Capital One and its customers are the latest victims of a high-profile data breach impacting more than 100 million current/prospective credit card customers. The data compromised involved personally identifiable information such as name, address, email, social security number, credit score and bank account information. The breach occurred when a former software engineer discovered unencrypted sensitive data that belonged to Capital One Bank that was stored improperly on Amazon Web Service and copied it to GitHub, a popular web-based platform for software code version control used by many developers. Capital One's breach is the third largest data breach of a financial services company. In 2017, Equifax had more than 145 million records stolen. Heartland Payment Systems had more than 130 million records stolen in 2009.

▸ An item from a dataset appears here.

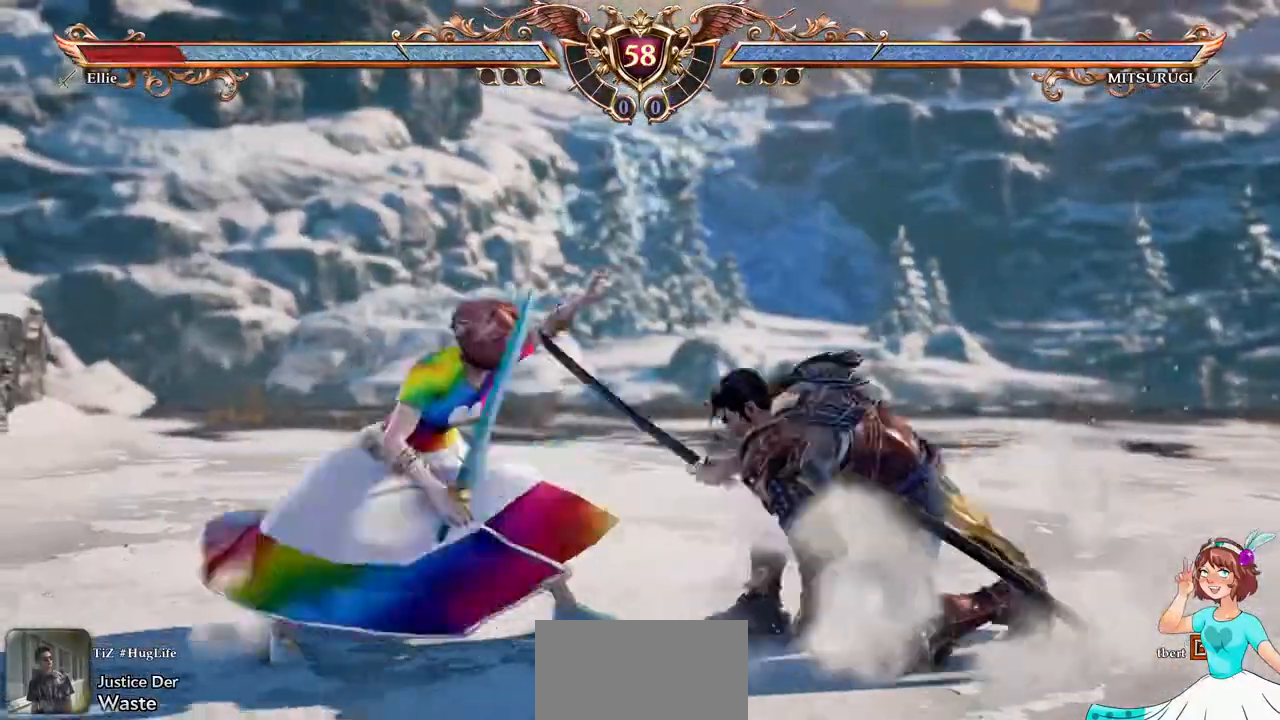
{"dt_ms": 500, "buttons": [], "events": [[17, "X", "down"], [33, "A", "down"], [67, "DPAD_DOWN", "up"], [117, "DPAD_RIGHT", "up"], [133, "A", "up"], [133, "X", "up"]]}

Ten years have elapsed since the Heartland incident and large data breaches continue to occur. A closer look at recent history may offer three interesting lessons to learn about cybersecurity maturity.
- Cybersecurity capability is immature for many companies, regardless of size, due to organizational inertia. Capability is the intersection of people, process, and technology. Despite cybersecurity being acknowledged as a top business risk, the level of meaningful change for most small and medium sized businesses is woefully inadequate. Our workforce is aging. So much of the aging IT workforce supports legacy processes and maintains legacy technology. Adopting new technology is powerful but also challenging if processes don't change. That challenge is compounded by hiring and training constraints which deteriorates capabilities. When the velocity of external change overwhelms internal change, the modern answer is to adopt cloud solutions but the inherent risk remains.
- Cloud solutions are built upon new and legacy technologies, and infrastructure that leverage shared resources which afford businesses economic and temporal savings in the near term. They work at a much larger scale capable of transporting, processing, and storing vast data volumes. Inevitably, as these systems age, the cybersecurity community discovers new vulnerabilities and attempts to exploit them too. New technology is not immune to hacking activities but when they are successful, the payoff is large. These solutions are built and staffed by people who face similar workforce constraints which leads to increasing third-party risk. Companies are relying on them to properly configure and patch hardware and software, monitor and investigate incidences, and notify affected customers.
- Third-party risk is accumulating. Businesses rely more and more on third parties. These relationships provide varying degrees of assurance which allows operational risk transfer to the third party. There is still some residual risk. The reality is competitive markets make hiring and retaining talent difficult. As a result, service or product quality may suffer for a myriad of reasons. In particular, economic or social conditions may compel insiders at these providers to rationalize abusing their access and knowledge of sensitive data being handled. This is precisely what happened with Capital One Bank which relied on Amazon Web Services as part of their chain of cybersecurity.
What should companies learn from this latest breach?
- Focus on holistic cybersecurity capability that balances human resources retention, updated processes, and right size security technologies. Too often the cybersecurity budget is spent on protection tools for the data, assets, and systems a company identifies as critical. The NIST Cybersecurity Framework guides maturity to address detecting when protections fail, responding to incidents, and restoring to normal operations.
- Ensure cloud solutions are vetted for the security controls important to your company. Ask for an independent assurance report like a SOC 1® or SOC 2®. Update contracts to ensure terms and conditions are specified and acknowledged for cyber related risks including insurance coverage. Review and/or purchase cybersecurity insurance coverage that is aligned with your organization's risk.
- Establish a third-party risk management program that annually reviews cyber risks that may result from a third-party breach. This should include notifications of significant security incidents affecting company data.